Plan your trip: hotels, things to do, day trips
This page is the overview. Three spoke pages cover the specific planning steps.
Where to stay (link to hotels page)
Two clearly different use cases drive the Zagreb hotel choice: a hotel near ZAG for a very early flight or a late arrival, or a hotel in central Zagreb to be on foot in the historic core. The near-airport options sit in Velika Gorica and typically include a free shuttle to the terminal. The central options sit in Donji Grad, mostly between Glavni kolodvor and Ban Jelačić Square. See our full hotels in Zagreb and near Zagreb Airport guide for the named options with addresses, shuttle hours and the trade-offs between Velika Gorica and the centre.
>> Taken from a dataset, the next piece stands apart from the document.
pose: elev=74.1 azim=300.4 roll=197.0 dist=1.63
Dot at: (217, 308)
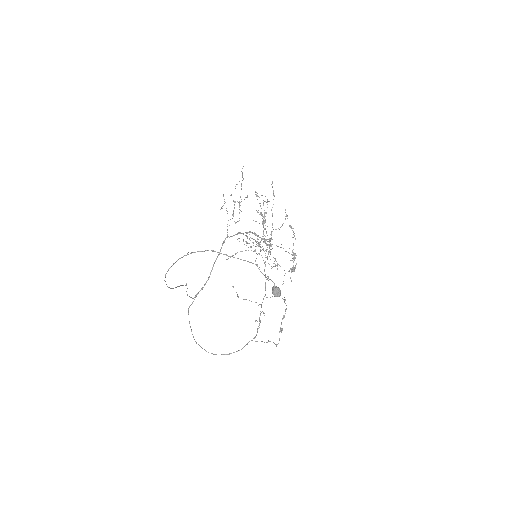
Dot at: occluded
What to do (link to things-to-do page)
The standard Zagreb sightseeing loop covers Gornji Grad, Donji Grad and Kaptol in one day. Beyond that, the choice is between museums (Mimara, Strossmayer, Museum of Broken Relationships, Museum of Contemporary Art) and the parks-and-cafés side of the city. For time-boxed itineraries (4-hour layover, 8-hour layover, 1 day, 2 days, weekend) and a curated list of sights with current status, see our things to do in Zagreb guide.
Where to go from Zagreb (link to day-trips page)
The headline day trip from Zagreb is Plitvička jezera, around 130 km south with three practical transport options: direct bus from Autobusni kolodvor, rental car from ZAG or from town, or an organised tour. Beyond Plitvice, the Adriatic coast (Split, Zadar), Slovenia (Ljubljana), Bosnia (Sarajevo, Mostar) and closer options (Samobor, Medvednica, Rastoke) are all reachable in a day. For the full list with current times, fares and transport trade-offs, see our day trips from Zagreb guide.
Frequently asked questions
Is Zagreb worth visiting?
Yes, for one or two days for most visitors. Zagreb suits travellers who prefer walkable cities, museums, cafés and Central European architecture over beaches and resorts. It is also the easiest base for day trips to Plitvice Lakes and the inland half of Croatia.
How many days do you need in Zagreb?
One full day covers the main sights in Gornji Grad and Donji Grad. Two days adds the museums and the eastern Maksimir Park area. A weekend (two or three days) is the most common stay length. A week works well if you use Zagreb as a base for day trips.
What is the best time of year to visit Zagreb?
May, June, September and early October offer the best balance of weather, prices and lower crowds. July and August are hot and busy. December is dominated by Advent in Zagreb, one of Europe's most popular Christmas markets, with full hotels and higher prices.
Is Zagreb safe for tourists?
Yes, by European capital standards. Petty theft (pickpocketing in crowded trams, markets and tourist spots) is the most common issue. Violent crime against tourists is rare. Standard precautions apply.
What currency does Zagreb use in 2026?
The euro. Croatia adopted the euro on January 1, 2023. Older guidebooks predating 2023 may still quote prices in the previous national currency; those prices are out of date.
How do I get from Zagreb Airport to the city centre?
Bus 290 is the cheapest option (around €1 to €2 cash on board, journey 35 to 45 minutes to Kvaternikov trg). The airport shuttle runs to the central bus station, Autobusni kolodvor (about €8 to €9, 25 to 35 minutes). Taxis and rideshare typically run €20 to €35 to the city centre.
Do people in Zagreb speak English?
Widely, especially in hotels, restaurants, shops in the city centre and among anyone under about 50. Signage in tourist areas is bilingual or trilingual.
Is Zagreb a good base for day trips?
Yes. Plitvička jezera (Plitvice Lakes) National Park is the headline day trip, around 130 km and about 2 hours by car. The coast (Split, Zadar) is reachable by direct train or bus. Ljubljana, Slovenia (140 km) is a popular cross-border day trip, as are Sarajevo and Mostar in Bosnia.